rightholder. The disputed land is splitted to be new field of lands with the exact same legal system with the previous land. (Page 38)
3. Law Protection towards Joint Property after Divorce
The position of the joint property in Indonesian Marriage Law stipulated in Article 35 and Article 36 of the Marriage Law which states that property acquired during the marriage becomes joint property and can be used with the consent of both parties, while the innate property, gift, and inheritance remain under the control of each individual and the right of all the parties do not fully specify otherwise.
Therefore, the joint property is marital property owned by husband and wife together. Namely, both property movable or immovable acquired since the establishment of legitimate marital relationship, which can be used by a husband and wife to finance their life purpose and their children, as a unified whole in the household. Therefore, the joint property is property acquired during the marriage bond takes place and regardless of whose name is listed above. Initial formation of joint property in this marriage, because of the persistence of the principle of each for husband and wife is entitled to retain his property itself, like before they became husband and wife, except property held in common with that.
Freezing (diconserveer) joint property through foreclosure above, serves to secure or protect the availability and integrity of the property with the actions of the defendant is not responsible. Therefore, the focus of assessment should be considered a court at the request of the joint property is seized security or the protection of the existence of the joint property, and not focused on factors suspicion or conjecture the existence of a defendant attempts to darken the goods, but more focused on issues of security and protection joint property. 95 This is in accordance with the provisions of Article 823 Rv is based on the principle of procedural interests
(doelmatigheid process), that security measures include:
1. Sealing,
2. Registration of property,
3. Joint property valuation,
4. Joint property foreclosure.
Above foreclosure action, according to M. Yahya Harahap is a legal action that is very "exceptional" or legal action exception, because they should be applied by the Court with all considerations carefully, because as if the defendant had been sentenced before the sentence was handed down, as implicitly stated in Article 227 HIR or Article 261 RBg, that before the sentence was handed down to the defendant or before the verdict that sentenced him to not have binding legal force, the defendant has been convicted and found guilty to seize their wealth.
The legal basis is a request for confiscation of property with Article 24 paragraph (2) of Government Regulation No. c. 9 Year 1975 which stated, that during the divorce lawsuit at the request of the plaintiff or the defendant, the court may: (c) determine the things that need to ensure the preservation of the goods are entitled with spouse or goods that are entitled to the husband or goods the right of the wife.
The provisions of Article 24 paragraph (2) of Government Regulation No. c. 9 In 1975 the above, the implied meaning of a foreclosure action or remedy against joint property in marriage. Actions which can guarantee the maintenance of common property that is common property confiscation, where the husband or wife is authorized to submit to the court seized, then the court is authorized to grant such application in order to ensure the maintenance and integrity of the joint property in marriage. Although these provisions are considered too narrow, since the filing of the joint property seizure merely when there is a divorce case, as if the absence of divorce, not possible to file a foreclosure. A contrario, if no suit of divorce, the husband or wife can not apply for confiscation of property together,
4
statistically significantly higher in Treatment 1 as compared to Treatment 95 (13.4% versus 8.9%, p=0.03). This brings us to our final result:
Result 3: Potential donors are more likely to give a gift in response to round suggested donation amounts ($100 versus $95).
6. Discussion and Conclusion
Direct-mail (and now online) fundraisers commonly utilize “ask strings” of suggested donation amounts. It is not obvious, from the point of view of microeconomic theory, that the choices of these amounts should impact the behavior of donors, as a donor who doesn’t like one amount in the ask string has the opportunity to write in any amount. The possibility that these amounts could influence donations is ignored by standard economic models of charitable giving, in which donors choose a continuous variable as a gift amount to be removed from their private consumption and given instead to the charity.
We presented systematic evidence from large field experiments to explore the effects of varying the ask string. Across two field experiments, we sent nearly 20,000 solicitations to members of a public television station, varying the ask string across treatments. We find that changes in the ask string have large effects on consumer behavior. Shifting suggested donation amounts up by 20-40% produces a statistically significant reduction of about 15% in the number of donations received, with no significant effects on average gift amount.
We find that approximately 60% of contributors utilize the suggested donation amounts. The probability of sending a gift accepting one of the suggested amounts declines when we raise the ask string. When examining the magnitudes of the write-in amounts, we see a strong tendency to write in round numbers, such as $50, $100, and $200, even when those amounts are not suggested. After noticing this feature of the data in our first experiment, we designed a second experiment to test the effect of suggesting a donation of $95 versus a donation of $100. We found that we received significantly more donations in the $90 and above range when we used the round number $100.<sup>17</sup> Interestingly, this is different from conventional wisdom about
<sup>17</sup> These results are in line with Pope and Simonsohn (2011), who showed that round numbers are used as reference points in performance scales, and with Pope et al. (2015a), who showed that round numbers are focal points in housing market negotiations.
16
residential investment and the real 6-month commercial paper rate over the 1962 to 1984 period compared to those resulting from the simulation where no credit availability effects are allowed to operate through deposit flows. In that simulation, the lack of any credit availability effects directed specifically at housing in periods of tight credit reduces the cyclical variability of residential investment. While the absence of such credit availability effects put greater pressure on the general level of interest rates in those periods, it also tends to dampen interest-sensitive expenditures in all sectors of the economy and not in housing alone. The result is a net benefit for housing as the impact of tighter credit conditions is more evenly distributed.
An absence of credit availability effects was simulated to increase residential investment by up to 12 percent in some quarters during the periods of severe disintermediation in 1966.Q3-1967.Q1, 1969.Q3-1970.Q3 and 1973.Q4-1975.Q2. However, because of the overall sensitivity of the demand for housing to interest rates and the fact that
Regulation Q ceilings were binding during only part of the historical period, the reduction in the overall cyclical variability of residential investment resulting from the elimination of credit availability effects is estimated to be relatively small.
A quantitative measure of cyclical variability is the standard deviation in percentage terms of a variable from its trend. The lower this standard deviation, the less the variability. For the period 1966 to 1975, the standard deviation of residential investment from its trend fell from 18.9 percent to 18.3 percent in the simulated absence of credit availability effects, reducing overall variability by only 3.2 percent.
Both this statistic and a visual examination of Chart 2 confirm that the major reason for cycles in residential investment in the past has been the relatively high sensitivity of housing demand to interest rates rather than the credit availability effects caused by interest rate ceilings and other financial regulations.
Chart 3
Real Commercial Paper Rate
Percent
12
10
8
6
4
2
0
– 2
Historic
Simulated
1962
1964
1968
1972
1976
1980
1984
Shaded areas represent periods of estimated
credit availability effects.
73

————————

Description of the task: The answer must be every line of the entries that includes the word "demand".

Answer space:
An absence of credit availability effects was simulated to increase residential investment by up to 12 percent in some quarters during the periods of severe disintermediation in 1966.Q3-1967.Q1, 1969.Q3-1970.Q3 and 1973.Q4-1975.Q2. However, because of the overall sensitivity of the demand for housing to interest rates and the fact that
Both this statistic and a visual examination of Chart 2 confirm that the major reason for cycles in residential investment in the past has been the relatively high sensitivity of housing demand to interest rates rather than the credit availability effects caused by interest rate ceilings and other financial regulations.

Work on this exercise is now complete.